Fatti estranei all’attività lavorativa
Il dipendente deve comportarsi bene non solo al lavoro ma anche al termine dell’attività, non potendo porre in essere azioni che possano ledere l’immagine dell’azienda. Si pensi all’insegnante d’asilo sorpresa a spacciare o al dipendente di banca che pratichi usura.
Quindi, anche i reati commessi al di fuori dal lavoro, nella vita privata, non attinenti alla prestazione, ma che comunque possono danneggiare il datore, hanno rilevanza disciplinare e possono giustificare – se gravi – un licenziamento per giusta causa.
Sottrazione di documenti o di file
La giurisprudenza ritiene che la sottrazione di documenti aziendali sia configurabile come una giusta causa di licenziamento. Si pensi al dipendente che trasferisca dalla propria e-mail aziendale dei file lavorativi sull’e-mail personale o su quella di una terza persona.
Diritto di critica
Il dipendente può criticare il datore di lavoro ma nei limiti della continenza: non può cioè arrivare a lederne l’immagine commerciale.

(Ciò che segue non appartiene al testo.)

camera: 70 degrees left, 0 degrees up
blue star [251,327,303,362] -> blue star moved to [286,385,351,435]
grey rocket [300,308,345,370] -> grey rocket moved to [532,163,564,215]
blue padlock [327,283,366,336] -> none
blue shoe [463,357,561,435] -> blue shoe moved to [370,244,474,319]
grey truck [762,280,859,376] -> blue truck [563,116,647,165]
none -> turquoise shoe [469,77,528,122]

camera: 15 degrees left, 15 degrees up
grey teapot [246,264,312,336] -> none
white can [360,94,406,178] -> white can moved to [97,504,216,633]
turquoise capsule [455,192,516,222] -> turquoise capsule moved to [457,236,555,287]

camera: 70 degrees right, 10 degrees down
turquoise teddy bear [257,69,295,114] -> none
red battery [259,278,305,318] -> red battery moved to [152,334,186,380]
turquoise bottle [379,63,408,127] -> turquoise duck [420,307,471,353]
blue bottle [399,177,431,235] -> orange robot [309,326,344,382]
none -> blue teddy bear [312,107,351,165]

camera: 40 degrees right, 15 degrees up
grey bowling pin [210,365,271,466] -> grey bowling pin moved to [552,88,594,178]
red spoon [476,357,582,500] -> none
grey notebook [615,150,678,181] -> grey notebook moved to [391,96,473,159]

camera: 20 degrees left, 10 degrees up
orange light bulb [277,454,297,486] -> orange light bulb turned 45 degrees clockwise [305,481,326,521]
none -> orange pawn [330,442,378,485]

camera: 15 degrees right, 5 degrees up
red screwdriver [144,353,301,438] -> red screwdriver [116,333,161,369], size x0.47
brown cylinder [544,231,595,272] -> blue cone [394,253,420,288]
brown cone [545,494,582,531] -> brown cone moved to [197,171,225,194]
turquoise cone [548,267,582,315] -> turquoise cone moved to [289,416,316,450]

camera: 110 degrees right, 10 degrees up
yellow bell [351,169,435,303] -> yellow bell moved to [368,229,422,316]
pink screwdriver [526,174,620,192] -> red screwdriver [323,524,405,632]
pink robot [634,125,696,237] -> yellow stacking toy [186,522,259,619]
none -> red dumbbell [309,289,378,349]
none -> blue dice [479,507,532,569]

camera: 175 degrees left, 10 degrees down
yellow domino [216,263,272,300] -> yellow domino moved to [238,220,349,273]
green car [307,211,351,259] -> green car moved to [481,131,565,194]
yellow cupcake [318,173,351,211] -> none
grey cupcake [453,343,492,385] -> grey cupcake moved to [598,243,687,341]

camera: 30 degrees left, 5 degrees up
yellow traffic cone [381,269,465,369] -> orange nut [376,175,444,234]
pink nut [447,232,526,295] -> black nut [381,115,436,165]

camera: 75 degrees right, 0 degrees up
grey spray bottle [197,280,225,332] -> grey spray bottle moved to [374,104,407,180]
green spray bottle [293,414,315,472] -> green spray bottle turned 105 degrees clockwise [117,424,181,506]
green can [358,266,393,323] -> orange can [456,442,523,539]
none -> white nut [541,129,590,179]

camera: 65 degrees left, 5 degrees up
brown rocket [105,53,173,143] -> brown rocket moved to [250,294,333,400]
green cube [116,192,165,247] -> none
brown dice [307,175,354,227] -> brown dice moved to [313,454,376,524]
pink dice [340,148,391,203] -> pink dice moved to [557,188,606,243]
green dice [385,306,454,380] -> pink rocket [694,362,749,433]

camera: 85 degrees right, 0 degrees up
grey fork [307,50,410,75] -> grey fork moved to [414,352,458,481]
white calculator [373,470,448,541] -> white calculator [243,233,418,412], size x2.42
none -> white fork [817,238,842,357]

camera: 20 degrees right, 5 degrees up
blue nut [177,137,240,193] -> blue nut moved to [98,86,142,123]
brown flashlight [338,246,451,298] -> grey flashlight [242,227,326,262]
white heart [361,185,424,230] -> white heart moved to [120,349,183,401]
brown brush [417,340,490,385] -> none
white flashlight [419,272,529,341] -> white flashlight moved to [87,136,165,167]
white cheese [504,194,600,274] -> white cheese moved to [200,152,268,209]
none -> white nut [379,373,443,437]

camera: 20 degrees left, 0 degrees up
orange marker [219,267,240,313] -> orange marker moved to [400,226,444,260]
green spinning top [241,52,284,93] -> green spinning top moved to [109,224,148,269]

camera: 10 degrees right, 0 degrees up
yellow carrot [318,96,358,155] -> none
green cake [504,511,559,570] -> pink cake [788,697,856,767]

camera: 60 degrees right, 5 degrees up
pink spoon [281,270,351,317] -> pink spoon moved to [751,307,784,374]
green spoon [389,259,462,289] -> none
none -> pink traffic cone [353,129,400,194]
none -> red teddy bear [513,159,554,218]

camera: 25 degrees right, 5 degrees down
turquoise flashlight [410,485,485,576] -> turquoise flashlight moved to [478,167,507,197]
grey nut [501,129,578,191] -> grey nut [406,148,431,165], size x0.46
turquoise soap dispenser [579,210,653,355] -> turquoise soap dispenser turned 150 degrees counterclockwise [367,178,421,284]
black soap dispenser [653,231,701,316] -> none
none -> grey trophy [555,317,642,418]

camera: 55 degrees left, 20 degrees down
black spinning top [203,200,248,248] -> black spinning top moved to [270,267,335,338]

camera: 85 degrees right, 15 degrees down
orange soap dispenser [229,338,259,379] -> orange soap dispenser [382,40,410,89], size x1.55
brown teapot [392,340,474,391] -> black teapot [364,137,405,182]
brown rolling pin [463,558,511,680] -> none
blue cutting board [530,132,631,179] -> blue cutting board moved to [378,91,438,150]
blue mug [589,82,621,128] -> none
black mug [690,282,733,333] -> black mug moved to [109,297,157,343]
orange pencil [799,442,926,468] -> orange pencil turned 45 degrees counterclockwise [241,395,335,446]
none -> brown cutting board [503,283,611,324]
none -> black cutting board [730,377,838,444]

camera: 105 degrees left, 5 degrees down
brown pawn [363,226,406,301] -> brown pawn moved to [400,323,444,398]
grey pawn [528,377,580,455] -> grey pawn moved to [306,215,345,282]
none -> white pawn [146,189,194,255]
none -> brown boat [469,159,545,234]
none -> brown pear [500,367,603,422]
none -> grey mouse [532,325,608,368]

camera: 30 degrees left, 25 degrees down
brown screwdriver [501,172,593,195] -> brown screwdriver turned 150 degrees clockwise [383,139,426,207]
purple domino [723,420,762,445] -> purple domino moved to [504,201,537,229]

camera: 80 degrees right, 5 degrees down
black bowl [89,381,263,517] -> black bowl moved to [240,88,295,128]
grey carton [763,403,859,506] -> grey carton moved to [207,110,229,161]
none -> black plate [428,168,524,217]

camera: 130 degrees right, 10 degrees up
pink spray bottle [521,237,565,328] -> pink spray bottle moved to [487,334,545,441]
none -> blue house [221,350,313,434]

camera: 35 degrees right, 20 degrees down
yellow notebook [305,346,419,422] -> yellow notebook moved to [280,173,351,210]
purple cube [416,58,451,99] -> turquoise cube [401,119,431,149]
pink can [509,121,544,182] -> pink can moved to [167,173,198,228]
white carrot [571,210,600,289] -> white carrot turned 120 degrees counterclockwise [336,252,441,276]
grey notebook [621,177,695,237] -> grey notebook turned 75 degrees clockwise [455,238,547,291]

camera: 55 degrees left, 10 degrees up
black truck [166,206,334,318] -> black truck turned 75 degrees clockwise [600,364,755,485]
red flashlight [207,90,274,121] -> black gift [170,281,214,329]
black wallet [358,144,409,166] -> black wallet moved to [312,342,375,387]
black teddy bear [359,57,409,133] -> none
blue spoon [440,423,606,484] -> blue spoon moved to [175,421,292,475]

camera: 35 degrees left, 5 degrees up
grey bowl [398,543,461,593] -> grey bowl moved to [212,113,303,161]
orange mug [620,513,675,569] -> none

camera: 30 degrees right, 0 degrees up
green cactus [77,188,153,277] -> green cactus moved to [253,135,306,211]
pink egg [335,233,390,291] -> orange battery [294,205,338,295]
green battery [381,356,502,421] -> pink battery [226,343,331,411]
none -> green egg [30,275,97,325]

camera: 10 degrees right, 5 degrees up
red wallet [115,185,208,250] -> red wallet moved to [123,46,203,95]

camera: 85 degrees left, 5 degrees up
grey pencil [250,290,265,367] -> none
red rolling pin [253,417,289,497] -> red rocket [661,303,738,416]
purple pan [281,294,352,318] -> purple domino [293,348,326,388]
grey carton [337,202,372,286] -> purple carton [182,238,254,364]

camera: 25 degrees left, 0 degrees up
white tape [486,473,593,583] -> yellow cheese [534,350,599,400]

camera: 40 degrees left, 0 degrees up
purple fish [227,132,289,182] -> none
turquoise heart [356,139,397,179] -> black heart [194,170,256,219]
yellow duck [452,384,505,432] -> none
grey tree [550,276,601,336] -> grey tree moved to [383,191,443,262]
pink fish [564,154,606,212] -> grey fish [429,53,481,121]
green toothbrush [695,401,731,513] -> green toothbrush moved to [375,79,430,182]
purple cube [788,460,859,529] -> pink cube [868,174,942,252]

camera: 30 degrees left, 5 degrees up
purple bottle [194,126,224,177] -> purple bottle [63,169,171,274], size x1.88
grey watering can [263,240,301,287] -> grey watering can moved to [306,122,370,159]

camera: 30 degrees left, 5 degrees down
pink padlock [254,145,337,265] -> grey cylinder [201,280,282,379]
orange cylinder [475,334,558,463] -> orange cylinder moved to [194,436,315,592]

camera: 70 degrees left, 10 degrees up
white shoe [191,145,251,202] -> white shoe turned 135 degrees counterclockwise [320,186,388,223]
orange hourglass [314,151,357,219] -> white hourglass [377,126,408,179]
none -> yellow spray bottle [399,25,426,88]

Altri esempi di licenziamento per giusta causa
Ecco altri comportamenti che possono comportare il licenziamento per giusta causa:
- falso certificato di malattia;
- reiterata assenza alla visita fiscale;
- utilizzo dei giorni di permesso ex Legge 104/92 per fini personali;
- sottrazione di merce aziendale;
- omesso rilascio dello scontrino fiscale;
- eccessivo utilizzo di Facebook durante il lavoro;
- utilizzo dei rimborsi benzina per viaggi personali;
- svolgimento di una diversa attività lavorativa nel periodo di congedo parentale;
- trasferimento su una pennetta Usb di un numero rilevante di dati (come nomi dei clienti, progetti, anche se non divulgati a terzi);
- manomissione dei beni aziendali (nella fattispecie, il distributore di alimenti e bevande);
- spaccio di droga nell’ambiente di lavoro;
- rifiuto a prendere lavoro nella nuova sede;
- litigio fisico con i colleghi;
- imprecazioni e minacce nei confronti del datore di lavoro;
- rifiuto di svolgere l’attività richiestagli dal superiore, voltandogli le spalle e andandosene dopo averlo insultato;
- utilizzo in modo improprio della “tessera fedeltà” per acquisti di clienti sprovvisti della carta, con conseguente accumulo in proprio favore dei punti necessari al ritiro dei premi;
- falsa attestazione del badge delle presenze per sé o per i colleghi;
- falsificazione del cronotachigrafo;
- utilizzo di frasi ingiuriose all’indirizzo del capo, percepite da altri colleghi;
- atti intimidatori e lesivi della libertà di altri lavoratori che non partecipano ad uno sciopero.